«I Baschenis traino per il turismo culturale nelle valli»
Il docufilm sugli artisti: un viaggio tra i tesori nascosti, da Casnigo a Lallio
L’arcangelo Michele pesa le anime, il diavolo di soppiatto appoggia il gomito sul piatto della bilancia, il serpente inghiotte i dannati, tra cui papi, vescovi e (elemento rivoluzionario per l’epoca) perfino lo stesso arciprete di Casnigo, mentre i buoni si incamminano verso il paradiso.

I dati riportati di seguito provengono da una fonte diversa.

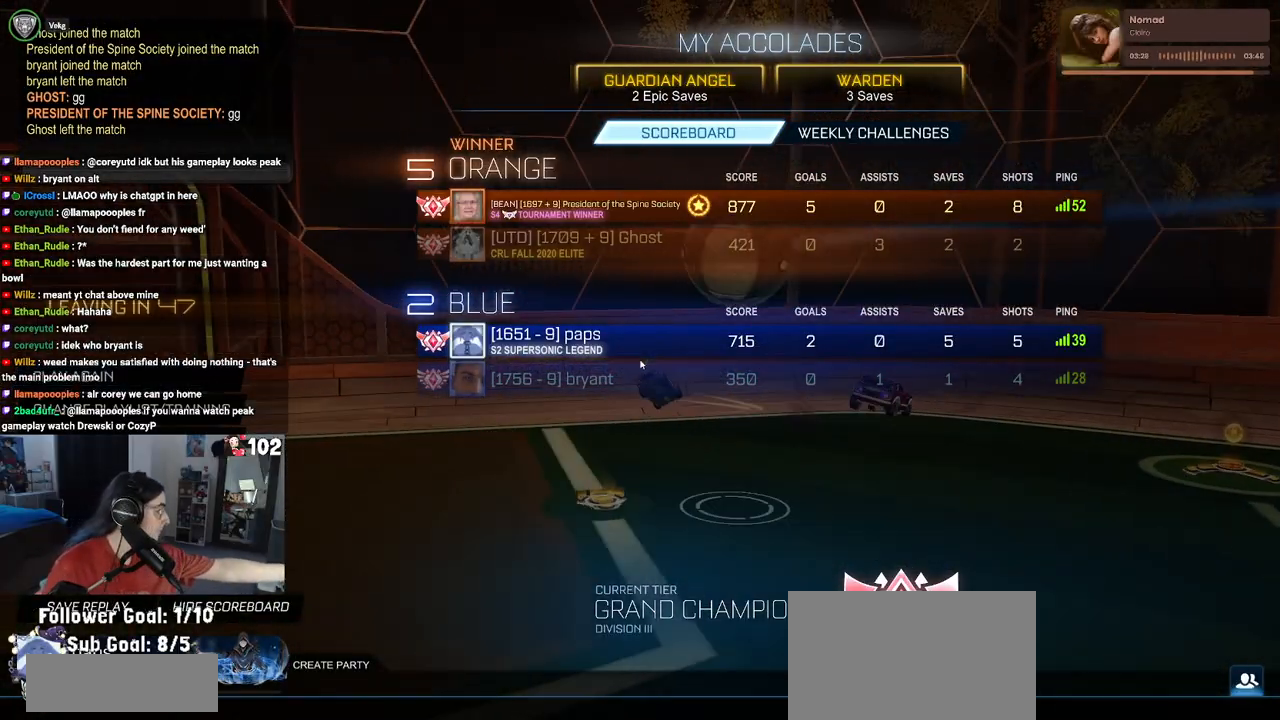
{"buttons": [], "left_stick": "center", "right_stick": "center", "events": []}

Bisogna inerpicarsi fino al Ronco Trinità, 700 metri sopra Casnigo, ai piedi del Monte Farno per scoprire qualcosa che non ci si aspetterebbe di trovare; un Giudizio Universale in salsa pittorica bergamasca opera di Cristoforo Baschenis il Vecchio, incastonato nel grande arco che dà accesso all’abside del Santuario della Santissima Trinità. Un capolavoro che qualcuno ha definito, per l’imponenza e le decine di figure rappresentate, la «Sistina bergamasca». In un aggettivo, altrettanto significativo, un’opera poco conosciuta, esattamente come la straordinaria saga della famiglia Baschenis da Averara per due secoli, dal 1450 fino alla metà del 1600, attraverso i due rami dell’albero genealogico di Lanfranco e Cristoforo, «frescanti» nelle valli delle Prealpi bergamasche, in Val Brembana, in Val Seriana, poi forse in Valtellina e sicuramente a lungo nelle Valli del Trentino, tra la Val Rendena e la Val di Sole. Affrescatori di muri di chiese e di eleganti palazzi, ad eccezione dell’ultimo, il più noto di tutti, quell’Evaristo, che «si diede alla pittura su tela, venendo meno alla tradizione famigliare».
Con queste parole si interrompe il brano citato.